Los cables submarinos son cruciales para las telecomunicaciones y la transmisión de datos, y se inscriben en un debate más amplio sobre la inteligencia artificial que une cada vez más a China y Brasil, como declaró el propio Lula durante su visita a Pekín el pasado mes de mayo. “Nuestra relación con China es estratégica.Queremos la inteligencia artificial. Queremos todo lo que puedan compartir con nosotros”, afirmó. Según el diario brasileño Folha de São Paulo, precisamente durante esta visita, los dos presidentes anunciaron un acuerdo entre Dataprev, una empresa tecnológica del Gobierno brasileño, y Sparkoo, la plataforma de servicios en la nube de Huawei, con el objetivo de “construir infraestructuras y servicios” que contribuyan a crear la infraestructura brasileña de datos de inteligencia artificial. Huawei lleva tiempo en el punto de mira de varios países. Según la cadena de televisión europea Euronews, “once países europeos han recurrido a sus poderes legales para imponer restricciones a los proveedores de telecomunicaciones considerados de alto riesgo, como Huawei, para la infraestructura de la red 5G”. Además, el pasado mes de mayo, la Oficina de Industria y Seguridad del Departamento de Comercio de los Estados Unidos emitió nuevas normas que prohíben el uso de los chips de inteligencia artificial Huawei Ascend a nivel mundial. Las nuevas normas aclaran que el uso de los chips de IA Ascend sin autorización oficial se considera una violación de los controles de exportación de los Estados Unidos.

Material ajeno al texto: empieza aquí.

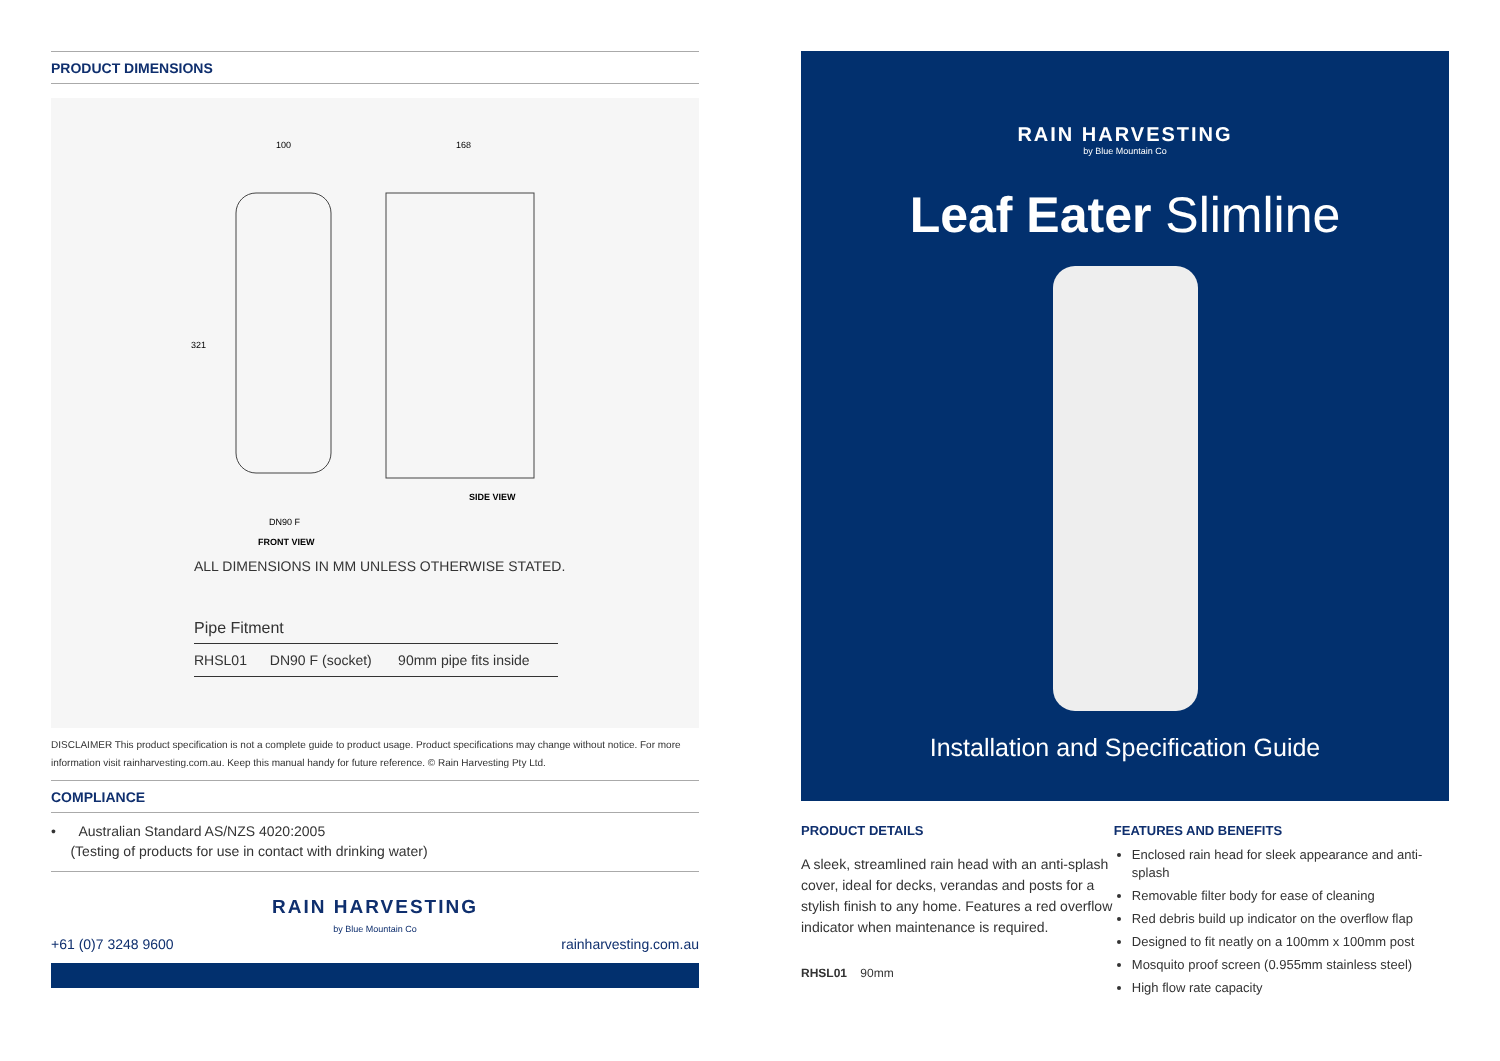PRODUCT DIMENSIONS
100
168
321
DN90 F
SIDE VIEW
FRONT VIEW
ALL DIMENSIONS IN MM UNLESS OTHERWISE STATED.
Pipe Fitment
| RHSL01 | DN90 F (socket) | 90mm pipe fits inside |
DISCLAIMER This product specification is not a complete guide to product usage. Product specifications may change without notice. For more information visit rainharvesting.com.au. Keep this manual handy for future reference. © Rain Harvesting Pty Ltd.
COMPLIANCE
• Australian Standard AS/NZS 4020:2005
(Testing of products for use in contact with drinking water)
RAIN HARVESTING
by Blue Mountain Co
+61 (0)7 3248 9600 rainharvesting.com.au
RAIN HARVESTING
by Blue Mountain Co
Leaf Eater Slimline
Installation and Specification Guide
PRODUCT DETAILS
A sleek, streamlined rain head with an anti-splash cover, ideal for decks, verandas and posts for a stylish finish to any home. Features a red overflow indicator when maintenance is required.
RHSL01 90mm
FEATURES AND BENEFITS
Enclosed rain head for sleek appearance and anti-splash
Removable filter body for ease of cleaning
Red debris build up indicator on the overflow flap
Designed to fit neatly on a 100mm x 100mm post
Mosquito proof screen (0.955mm stainless steel)
High flow rate capacity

En el proyecto de cooperación digital de Brasil con China también se incluyen los centros de datos. A unos cincuenta kilómetros de Fortaleza, en el puerto de Pecém, la empresa china ByteDance, propietaria de TikTok, tiene la intención de invertir 50.000 millones de reales (8.960 millones de dólares) para construir un centro de datos. Además de absorber enormes cantidades de agua para refrigerar los servidores, los grandes centros de datos pueden consumir tanta electricidad como la que necesita una ciudad de 100.000 habitantes. Por esto, el pasado abril, la Agencia Nacional de Energía Eléctrica (Aneel) rechazó la solicitud de conexión a la red de varios proyectos, entre ellos el del centro de datos chino. Sin embargo, el viernes pasado, Lula firmó una medida provisional que impone el uso exclusivo de energía renovable en las Zonas de Transformación para la Exportación (ZPE). Durante una visita a las obras del puerto de Pecém, el presidente brasileño afirmó que la medida provisional permitirá la instalación del primer centro de datos a macro escala, el chino. “Hoy autorizamos esta iniciativa para que Ceará se convierta en el primer estado de Brasil en tener un centro de datos a gran escala y sirva de incentivo para que otros estados hagan lo mismo”, declaró el presidente brasileño.